Updated: Nov 9, 2019
Main menu: Spark Scala Tutorial
In this Spark Scala tutorial you will learn how to read data from a text file & CSV to dataframe. This blog has two sections:
Spark read Text File
Spark read CSV with schema/header
There are various methods to load a text file in Spark. You can refer Spark documentation.
Spark Read Text File
I am loading a text file which is space (" ") delimited. I have chosen this format because in most of the practical cases you will find delimited text files with fixed number of fields.
Further, I will be adding a header to dataframe and transform it to some extent. I have tried to keep the code as simple as possible so that anyone can understand it. You can change the separator, name/number of fields, data type according to your requirement.
I am using squid logs as sample data for this example. It has date, integer and string fields which will help us to apply data type conversions and play around with Spark SQL. You can find complete squid file structure details at this.
No. of fields = 10
Separator is a space character
1286536309.586 921 192.168.0.68 TCP_MISS/200 507 POST http://rcv-srv37.inplay.tubemogul.co...eiver/services - DIRECT/220.127.116.11 application/xml
1286536309.608 829 192.168.0.68 TCP_MISS/200 507 POST http://rcv-srv37.inplay.tubemogul.co...eiver/services - DIRECT/18.104.22.168 application/xml
1286536309.660 785 192.168.0.68 TCP_MISS/200 507 POST http://rcv-srv37.inplay.tubemogul.co...eiver/services - DIRECT/22.214.171.124 application/xml
1286536309.684 808 192.168.0.68 TCP_MISS/200 507 POST http://rcv-srv37.inplay.tubemogul.co...eiver/services - DIRECT/126.96.36.199 application/xml
1286536309.775 195 192.168.0.227 TCP_MISS/200 4120 GET http://i4.ytimg.com/vi/gTHZnIAzmdY/default.jpg - DIRECT/188.8.131.52 image/jpeg
1286536309.795 215 192.168.0.227 TCP_MISS/200 5331 GET http://i2.ytimg.com/vi/-jBxVLD4fzg/default.jpg - DIRECT/184.108.40.206 image/jpeg
1286536309.815 234 192.168.0.227 TCP_MISS/200 5261 GET http://i1.ytimg.com/vi/dCjp28ps4qY/default.jpg - DIRECT/220.127.116.11 image/jpeg
Creating Sample Text File
I have created sample text file - squid.txt with above mentioned records (just copy-paste).

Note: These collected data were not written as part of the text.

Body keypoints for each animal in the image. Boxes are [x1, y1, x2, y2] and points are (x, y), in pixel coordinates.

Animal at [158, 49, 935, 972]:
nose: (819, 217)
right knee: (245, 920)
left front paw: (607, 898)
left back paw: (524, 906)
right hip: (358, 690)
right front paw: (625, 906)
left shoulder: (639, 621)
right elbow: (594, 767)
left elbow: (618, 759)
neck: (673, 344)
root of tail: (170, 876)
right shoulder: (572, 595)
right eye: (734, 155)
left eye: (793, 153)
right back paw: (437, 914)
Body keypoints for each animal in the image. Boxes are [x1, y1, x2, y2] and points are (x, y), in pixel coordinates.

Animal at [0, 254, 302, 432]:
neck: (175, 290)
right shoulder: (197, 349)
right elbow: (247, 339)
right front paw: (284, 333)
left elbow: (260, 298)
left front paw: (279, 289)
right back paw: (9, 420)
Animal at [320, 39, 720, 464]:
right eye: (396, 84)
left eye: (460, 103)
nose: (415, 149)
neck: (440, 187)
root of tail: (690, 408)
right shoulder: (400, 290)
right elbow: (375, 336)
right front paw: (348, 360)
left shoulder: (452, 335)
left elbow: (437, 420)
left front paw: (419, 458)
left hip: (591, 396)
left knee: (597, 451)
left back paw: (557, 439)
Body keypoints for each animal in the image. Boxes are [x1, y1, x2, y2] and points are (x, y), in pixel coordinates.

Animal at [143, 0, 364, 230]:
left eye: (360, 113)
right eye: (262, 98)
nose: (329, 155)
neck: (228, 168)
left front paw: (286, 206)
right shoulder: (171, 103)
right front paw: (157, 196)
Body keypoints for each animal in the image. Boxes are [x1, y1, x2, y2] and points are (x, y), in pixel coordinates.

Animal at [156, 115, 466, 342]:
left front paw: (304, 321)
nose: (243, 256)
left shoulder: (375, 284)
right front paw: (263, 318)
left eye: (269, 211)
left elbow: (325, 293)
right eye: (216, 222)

Eclipse IDE Setup (for beginners)
Before writing the Spark program it's necessary to setup Scala project in Eclipse IDE. I assume that you have installed Eclipse, if not please refer my previous blogs for installation steps (Windows | Mac users). These steps will be same for other sections like reading CSV, JSON, JDBC.
1. Create a new Scala project "txtReader"

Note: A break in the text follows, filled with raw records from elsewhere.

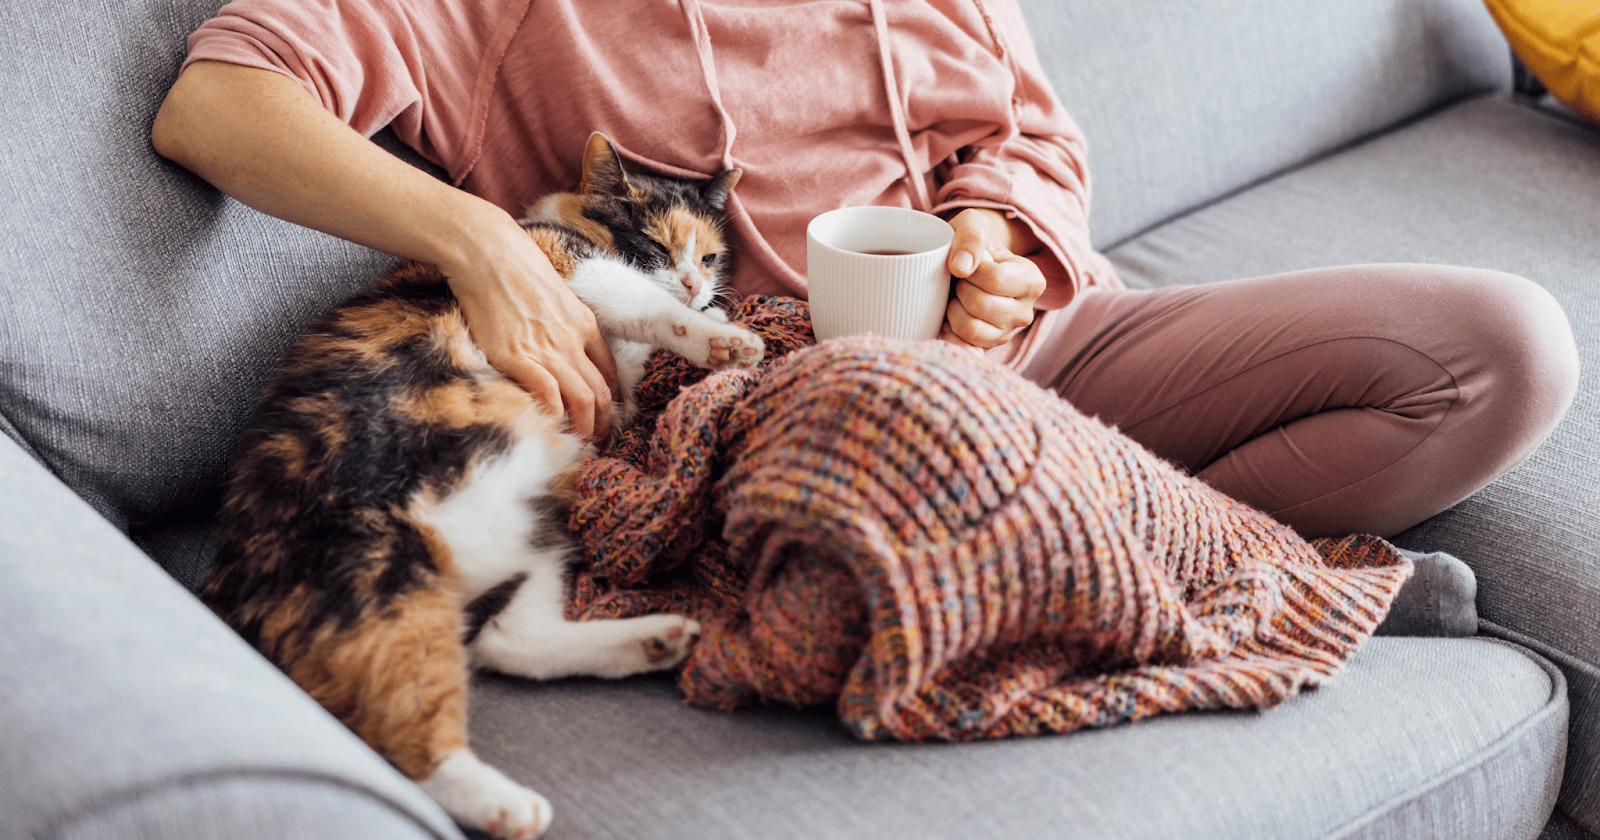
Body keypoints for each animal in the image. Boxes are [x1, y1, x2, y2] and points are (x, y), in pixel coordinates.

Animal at [203, 134, 764, 832]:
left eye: (711, 256)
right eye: (658, 247)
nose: (695, 283)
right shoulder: (559, 266)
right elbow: (644, 302)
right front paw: (727, 342)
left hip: (538, 522)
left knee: (509, 640)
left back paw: (654, 640)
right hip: (380, 574)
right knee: (408, 733)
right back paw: (507, 806)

Go to File → New → Project and enter txtReader in project name field and click finish.
2. Create a new Scala Package "com.dataneb.spark"
Right click on the txtReader project in the Package Explorer panel → New → Package and enter name com.dataneb.spark and finish.

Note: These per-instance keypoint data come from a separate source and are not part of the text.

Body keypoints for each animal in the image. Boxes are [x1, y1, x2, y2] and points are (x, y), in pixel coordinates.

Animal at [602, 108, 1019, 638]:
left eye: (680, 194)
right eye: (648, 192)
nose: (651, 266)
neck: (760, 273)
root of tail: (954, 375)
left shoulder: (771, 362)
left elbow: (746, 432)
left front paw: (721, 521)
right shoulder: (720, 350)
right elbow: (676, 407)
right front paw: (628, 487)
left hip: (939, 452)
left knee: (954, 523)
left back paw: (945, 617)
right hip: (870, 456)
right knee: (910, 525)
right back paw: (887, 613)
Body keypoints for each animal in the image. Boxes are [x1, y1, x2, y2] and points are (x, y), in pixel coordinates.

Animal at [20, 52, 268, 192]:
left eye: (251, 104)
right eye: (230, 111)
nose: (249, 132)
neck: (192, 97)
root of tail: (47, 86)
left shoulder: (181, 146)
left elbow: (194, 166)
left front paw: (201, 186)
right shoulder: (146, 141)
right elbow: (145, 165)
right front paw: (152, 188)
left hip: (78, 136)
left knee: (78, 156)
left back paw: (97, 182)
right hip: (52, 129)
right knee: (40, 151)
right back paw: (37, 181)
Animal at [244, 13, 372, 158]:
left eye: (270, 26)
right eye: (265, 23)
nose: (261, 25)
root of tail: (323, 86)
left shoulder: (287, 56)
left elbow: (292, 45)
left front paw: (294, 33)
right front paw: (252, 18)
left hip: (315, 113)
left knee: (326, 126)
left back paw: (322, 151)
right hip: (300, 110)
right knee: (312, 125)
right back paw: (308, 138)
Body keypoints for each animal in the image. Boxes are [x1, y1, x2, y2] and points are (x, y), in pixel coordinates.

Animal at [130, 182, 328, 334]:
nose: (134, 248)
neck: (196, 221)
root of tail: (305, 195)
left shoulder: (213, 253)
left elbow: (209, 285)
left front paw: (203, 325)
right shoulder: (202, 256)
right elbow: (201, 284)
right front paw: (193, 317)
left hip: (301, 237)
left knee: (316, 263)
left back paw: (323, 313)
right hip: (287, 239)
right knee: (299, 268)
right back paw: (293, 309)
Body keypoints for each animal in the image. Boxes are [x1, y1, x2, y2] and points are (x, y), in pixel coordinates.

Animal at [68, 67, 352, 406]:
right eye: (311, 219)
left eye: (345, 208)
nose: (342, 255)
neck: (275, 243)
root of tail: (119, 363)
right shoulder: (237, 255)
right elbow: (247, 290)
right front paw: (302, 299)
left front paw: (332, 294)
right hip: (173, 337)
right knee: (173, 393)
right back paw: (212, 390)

3. Create a Scala object "textfileReader"
Expand the txtReader project tree and right click on the com.dataneb.spark package → New → Scala Object → enter textfileReader in the object name and press finish.
4. Add external jar files (if needed)
Right click on txtReader project → properties → Java Build Path → Add External Jars
Now navigate to the path where you have installed Spark. You will find all the jar files under /spark/jars folder.
Now select all the jar files and click open. Apply and Close.